With one last task to carry out, a space station Cygnus cargo ship loaded with trash and no-longer-needed equipment fell back to Earth Wednesday, hitting the discernible atmosphere 60 miles or so above the Pacific Ocean at nearly 5 miles per second.
Based on past experience, the doomed supply ship was expected to quickly fall victim to the enormous temperatures generated by atmospheric friction, heating up, melting and breaking apart at an altitude of around 45 miles.
But as it transitioned from pristine spacecraft to blazing inferno, a heavily protected data recorder was programmed to collect readings from wireless sensors mounted throughout the vehicle.
Developed by the Aerospace Corporation, the re-entry breakup recorder, or REBR, was housed in a protective aeroshell designed to withstand the destruction of the host spacecraft. After falling on its own to an altitude of about 11 miles, the 19-pound device was expected to transmit stored temperature, pressure and orientation data back to scientists via the Iridium satellite telephone network.
Similar re-entry recorders also were mounted inside earlier space station cargo ships launched by the European Space Agency and Japan.
Data from three successful flights "indicate that main structural breakup occurs between 74-64 km (46 to 40 miles)," NASA said on its web site. "According to the data, major breakups occurred at lower altitudes than were expected from current models. Additional data will be required to explain the discrepancy with the models."
The Orbital ATK Cygnus cargo ship was launched March 22 aboard a United Launch Alliance Atlas 5 rocket. Loaded with more than 3.6 tons of supplies and equipment, the spacecraft was attached to the International Space Station four days later.
After the station crew unloaded the cargo, the cargo ship was repacked with 4,087 pounds of trash and no-longer-needed equipment and released from the lab complex on June 14.
After releasing four of five small "cubesats" -- one failed to deploy -- and carrying out an on-board experiment to learn more about how fire burns in weightlessness, the vehicle's braking rocket fired at 8:44 a.m. EDT (GMT-4) Wednesday and the spacecraft fell back into the atmosphere at 9:22 a.m.
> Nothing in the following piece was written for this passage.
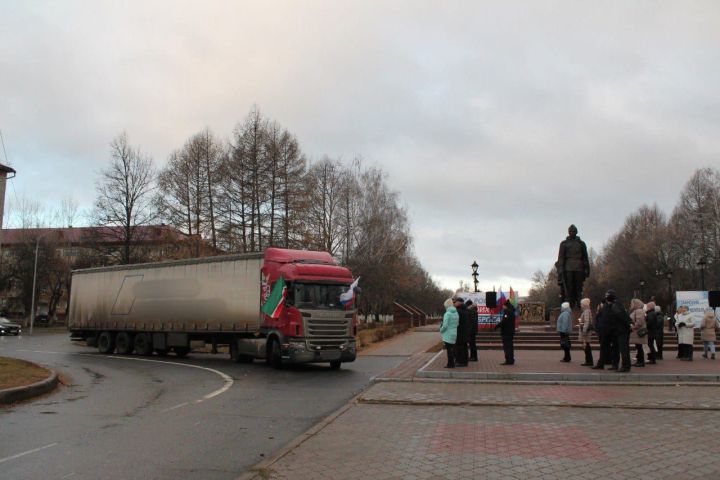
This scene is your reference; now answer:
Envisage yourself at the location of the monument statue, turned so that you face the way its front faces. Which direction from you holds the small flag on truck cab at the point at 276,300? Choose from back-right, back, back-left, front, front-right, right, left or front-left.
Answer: front-right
The primary goal of the re-entry breakup research is to learn more about how spacecraft come apart in the atmosphere to help engineers design vehicles that will do so in a more controlled fashion, minimizing the threat of debris hitting the ground in a populated area.
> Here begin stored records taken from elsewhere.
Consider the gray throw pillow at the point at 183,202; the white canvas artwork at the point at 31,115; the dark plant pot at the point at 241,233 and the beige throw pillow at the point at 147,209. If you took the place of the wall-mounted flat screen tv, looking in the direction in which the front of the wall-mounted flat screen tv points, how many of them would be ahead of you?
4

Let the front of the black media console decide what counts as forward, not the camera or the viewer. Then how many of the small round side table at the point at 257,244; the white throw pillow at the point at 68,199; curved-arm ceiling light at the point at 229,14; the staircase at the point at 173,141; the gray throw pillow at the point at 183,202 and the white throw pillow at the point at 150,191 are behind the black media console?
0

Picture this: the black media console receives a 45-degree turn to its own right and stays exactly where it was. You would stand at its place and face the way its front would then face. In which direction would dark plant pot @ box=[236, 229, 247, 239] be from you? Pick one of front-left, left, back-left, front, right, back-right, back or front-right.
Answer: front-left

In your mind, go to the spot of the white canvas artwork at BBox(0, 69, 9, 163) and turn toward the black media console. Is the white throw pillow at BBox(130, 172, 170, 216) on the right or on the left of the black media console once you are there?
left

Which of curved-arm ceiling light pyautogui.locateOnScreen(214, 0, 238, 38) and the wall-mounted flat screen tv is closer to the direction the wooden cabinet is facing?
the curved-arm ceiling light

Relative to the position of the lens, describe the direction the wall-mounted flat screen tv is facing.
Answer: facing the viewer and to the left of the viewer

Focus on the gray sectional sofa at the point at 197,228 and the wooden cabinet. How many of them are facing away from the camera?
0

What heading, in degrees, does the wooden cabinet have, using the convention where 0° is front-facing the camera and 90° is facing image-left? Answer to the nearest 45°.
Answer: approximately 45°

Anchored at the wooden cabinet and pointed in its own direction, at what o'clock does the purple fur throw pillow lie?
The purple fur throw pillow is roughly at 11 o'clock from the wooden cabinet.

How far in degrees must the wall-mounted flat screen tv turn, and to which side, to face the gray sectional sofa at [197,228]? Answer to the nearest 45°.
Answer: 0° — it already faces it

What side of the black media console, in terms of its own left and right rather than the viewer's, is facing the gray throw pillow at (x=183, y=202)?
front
With the exception of the space shuttle Columbia, the Skylab space station and a few other notable examples, little debris is recovered from re-entering spacecraft. Space station cargo ships, for example, are sent back into the atmosphere over the ocean to prevent any chance of wreckage hitting the ground.
But large spacecraft occasionally make uncontrolled re-entries, posing a potential risk to the public.
"Basically, we have a number of large object re-entries, these objects come in randomly every year," William Ailor, a REBR investigator at the Aerospace Corp., said in an earlier discussion on NASA television. "And these objects can be large enough to cause hazards on the ground. One reason we want to know why things break up is to know how to assess that hazard.
"If we can lower the hazard sufficiently for these large objects, they could be allowed to re-enter randomly. That reduces the cost substantially for spacecraft operators."
The long-range goal is known as "design for demise," Ailor said, "which means you could design a spacecraft with features in it so that it would come apart in controlled ways, hopefully eliminating the hazard on the ground."
Break-up recorders also could evolve into "black boxes" similar to those carried on airplanes, providing valuable data in case of a catastrophic failure.